DIRECTIONS
Without including any image, repeat every record exactly.

[Rendered images with source text]

§

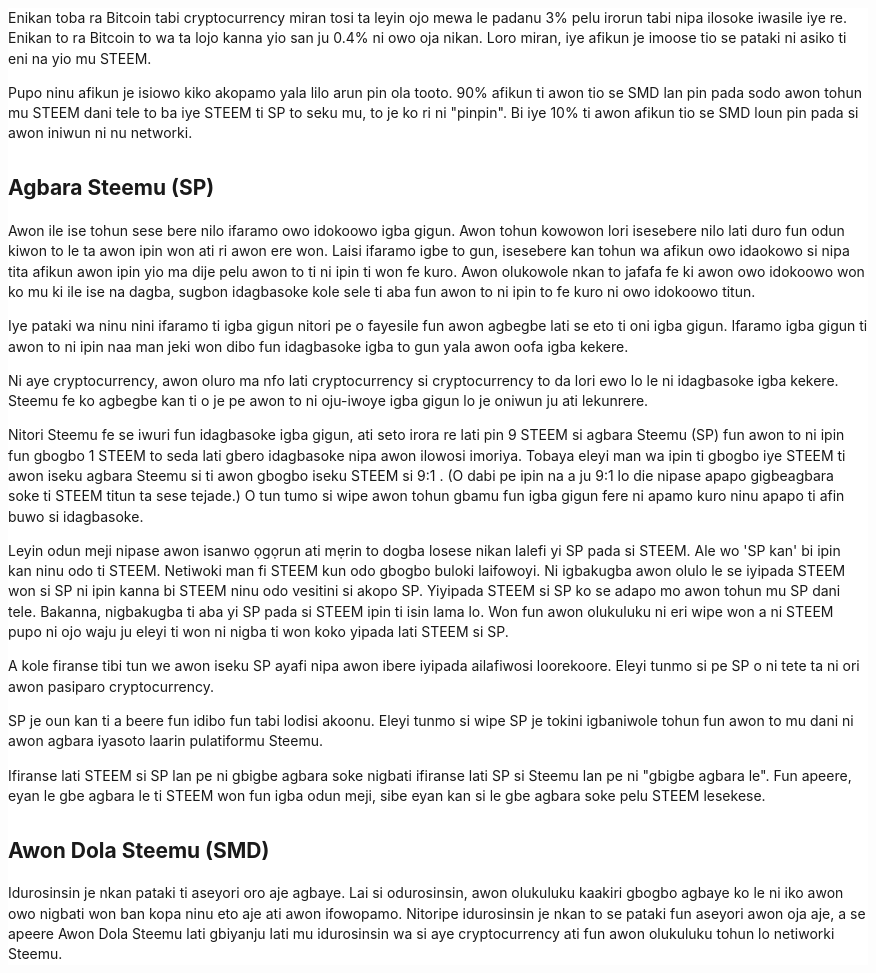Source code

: Enikan toba ra Bitcoin tabi cryptocurrency miran tosi ta leyin ojo mewa le padanu 3% pelu irorun tabi nipa ilosoke iwasile iye re. Enikan to ra Bitcoin to wa ta lojo kanna yio san ju 0.4% ni owo oja nikan. Loro miran, iye afikun je imoose tio se pataki ni asiko ti eni na yio mu STEEM.

Pupo ninu afikun je isiowo kiko akopamo yala lilo arun pin ola tooto. 90% afikun ti awon tio se SMD lan pin pada sodo awon tohun mu STEEM dani tele to ba iye STEEM ti SP to seku mu, to je ko ri ni "pinpin". Bi iye 10% ti awon afikun tio se SMD loun pin pada si awon iniwun ni nu networki.

## Agbara Steemu (SP)

Awon ile ise tohun sese bere nilo ifaramo owo idokoowo igba gigun. Awon tohun kowowon lori isesebere nilo lati duro fun odun kiwon to le ta awon ipin won ati ri awon ere won. Laisi ifaramo igbe to gun, isesebere kan tohun wa afikun owo idaokowo si nipa tita afikun awon ipin yio ma dije pelu awon to ti ni ipin ti won fe kuro. Awon olukowole nkan to jafafa fe ki awon owo idokoowo won ko mu ki ile ise na dagba, sugbon idagbasoke kole sele ti aba fun awon to ni ipin to fe kuro ni owo idokoowo titun.

Iye pataki wa ninu nini ifaramo ti igba gigun nitori pe o fayesile fun awon agbegbe lati se eto ti oni igba gigun. Ifaramo igba gigun ti awon to ni ipin naa man jeki won dibo fun idagbasoke igba to gun yala awon oofa igba kekere.

Ni aye cryptocurrency, awon oluro ma nfo lati cryptocurrency si cryptocurrency to da lori ewo lo le ni idagbasoke igba kekere. Steemu fe ko agbegbe kan ti o je pe awon to ni oju-iwoye igba gigun lo je oniwun ju ati lekunrere.

Nitori Steemu fe se iwuri fun idagbasoke igba gigun, ati seto irora re lati pin 9 STEEM si agbara Steemu (SP) fun awon to ni ipin fun gbogbo 1 STEEM to seda lati gbero idagbasoke nipa awon ilowosi imoriya. Tobaya eleyi man wa ipin ti gbogbo iye STEEM ti awon iseku agbara Steemu si ti awon gbogbo iseku STEEM si 9:1 . (O dabi pe ipin na a ju 9:1 lo die nipase apapo gigbeagbara soke ti STEEM titun ta sese tejade.) O tun tumo si wipe awon tohun gbamu fun igba gigun fere ni apamo kuro ninu apapo ti afin buwo si idagbasoke.

Leyin odun meji nipase awon isanwo ọgọrun ati mẹrin to dogba losese nikan lalefi yi SP pada si STEEM. Ale wo 'SP kan' bi ipin kan ninu odo ti STEEM. Netiwoki man fi STEEM kun odo gbogbo buloki laifowoyi. Ni igbakugba awon olulo le se iyipada STEEM won si SP ni ipin kanna bi STEEM ninu odo vesitini si akopo SP. Yiyipada STEEM si SP ko se adapo mo awon tohun mu SP dani tele. Bakanna, nigbakugba ti aba yi SP pada si STEEM ipin ti isin lama lo. Won fun awon olukuluku ni eri wipe won a ni STEEM pupo ni ojo waju ju eleyi ti won ni nigba ti won koko yipada lati STEEM si SP.

A kole firanse tibi tun we awon iseku SP ayafi nipa awon ibere iyipada ailafiwosi loorekoore. Eleyi tunmo si pe SP o ni tete ta ni ori awon pasiparo cryptocurrency.

SP je oun kan ti a beere fun idibo fun tabi lodisi akoonu. Eleyi tunmo si wipe SP je tokini igbaniwole tohun fun awon to mu dani ni awon agbara iyasoto laarin pulatiformu Steemu.

Ifiranse lati STEEM si SP lan pe ni gbigbe agbara soke nigbati ifiranse lati SP si Steemu lan pe ni "gbigbe agbara le". Fun apeere, eyan le gbe agbara le ti STEEM won fun igba odun meji, sibe eyan kan si le gbe agbara soke pelu STEEM lesekese.

## Awon Dola Steemu (SMD)

Idurosinsin je nkan pataki ti aseyori oro aje agbaye. Lai si odurosinsin, awon olukuluku kaakiri gbogbo agbaye ko le ni iko awon owo nigbati won ban kopa ninu eto aje ati awon ifowopamo. Nitoripe idurosinsin je nkan to se pataki fun aseyori awon oja aje, a se apeere Awon Dola Steemu lati gbiyanju lati mu idurosinsin wa si aye cryptocurrency ati fun awon olukuluku tohun lo netiworki Steemu.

§

ANSWER
Source code

: Enikan toba ra Bitcoin tabi cryptocurrency miran tosi ta leyin ojo mewa le padanu 3% pelu irorun tabi nipa ilosoke iwasile iye re. Enikan to ra Bitcoin to wa ta lojo kanna yio san ju 0.4% ni owo oja nikan. Loro miran, iye afikun je imoose tio se pataki ni asiko ti eni na yio mu STEEM.

Pupo ninu afikun je isiowo kiko akopamo yala lilo arun pin ola tooto. 90% afikun ti awon tio se SMD lan pin pada sodo awon tohun mu STEEM dani tele to ba iye STEEM ti SP to seku mu, to je ko ri ni "pinpin". Bi iye 10% ti awon afikun tio se SMD loun pin pada si awon iniwun ni nu networki.

## Agbara Steemu (SP)

Awon ile ise tohun sese bere nilo ifaramo owo idokoowo igba gigun. Awon tohun kowowon lori isesebere nilo lati duro fun odun kiwon to le ta awon ipin won ati ri awon ere won. Laisi ifaramo igbe to gun, isesebere kan tohun wa afikun owo idaokowo si nipa tita afikun awon ipin yio ma dije pelu awon to ti ni ipin ti won fe kuro. Awon olukowole nkan to jafafa fe ki awon owo idokoowo won ko mu ki ile ise na dagba, sugbon idagbasoke kole sele ti aba fun awon to ni ipin to fe kuro ni owo idokoowo titun.

Iye pataki wa ninu nini ifaramo ti igba gigun nitori pe o fayesile fun awon agbegbe lati se eto ti oni igba gigun. Ifaramo igba gigun ti awon to ni ipin naa man jeki won dibo fun idagbasoke igba to gun yala awon oofa igba kekere.

Ni aye cryptocurrency, awon oluro ma nfo lati cryptocurrency si cryptocurrency to da lori ewo lo le ni idagbasoke igba kekere. Steemu fe ko agbegbe kan ti o je pe awon to ni oju-iwoye igba gigun lo je oniwun ju ati lekunrere.

Nitori Steemu fe se iwuri fun idagbasoke igba gigun, ati seto irora re lati pin 9 STEEM si agbara Steemu (SP) fun awon to ni ipin fun gbogbo 1 STEEM to seda lati gbero idagbasoke nipa awon ilowosi imoriya. Tobaya eleyi man wa ipin ti gbogbo iye STEEM ti awon iseku agbara Steemu si ti awon gbogbo iseku STEEM si 9:1 . (O dabi pe ipin na a ju 9:1 lo die nipase apapo gigbeagbara soke ti STEEM titun ta sese tejade.) O tun tumo si wipe awon tohun gbamu fun igba gigun fere ni apamo kuro ninu apapo ti afin buwo si idagbasoke.

Leyin odun meji nipase awon isanwo ọgọrun ati mẹrin to dogba losese nikan lalefi yi SP pada si STEEM. Ale wo 'SP kan' bi ipin kan ninu odo ti STEEM. Netiwoki man fi STEEM kun odo gbogbo buloki laifowoyi. Ni igbakugba awon olulo le se iyipada STEEM won si SP ni ipin kanna bi STEEM ninu odo vesitini si akopo SP. Yiyipada STEEM si SP ko se adapo mo awon tohun mu SP dani tele. Bakanna, nigbakugba ti aba yi SP pada si STEEM ipin ti isin lama lo. Won fun awon olukuluku ni eri wipe won a ni STEEM pupo ni ojo waju ju eleyi ti won ni nigba ti won koko yipada lati STEEM si SP.

A kole firanse tibi tun we awon iseku SP ayafi nipa awon ibere iyipada ailafiwosi loorekoore. Eleyi tunmo si pe SP o ni tete ta ni ori awon pasiparo cryptocurrency.

SP je oun kan ti a beere fun idibo fun tabi lodisi akoonu. Eleyi tunmo si wipe SP je tokini igbaniwole tohun fun awon to mu dani ni awon agbara iyasoto laarin pulatiformu Steemu.

Ifiranse lati STEEM si SP lan pe ni gbigbe agbara soke nigbati ifiranse lati SP si Steemu lan pe ni "gbigbe agbara le". Fun apeere, eyan le gbe agbara le ti STEEM won fun igba odun meji, sibe eyan kan si le gbe agbara soke pelu STEEM lesekese.

## Awon Dola Steemu (SMD)

Idurosinsin je nkan pataki ti aseyori oro aje agbaye. Lai si odurosinsin, awon olukuluku kaakiri gbogbo agbaye ko le ni iko awon owo nigbati won ban kopa ninu eto aje ati awon ifowopamo. Nitoripe idurosinsin je nkan to se pataki fun aseyori awon oja aje, a se apeere Awon Dola Steemu lati gbiyanju lati mu idurosinsin wa si aye cryptocurrency ati fun awon olukuluku tohun lo netiworki Steemu.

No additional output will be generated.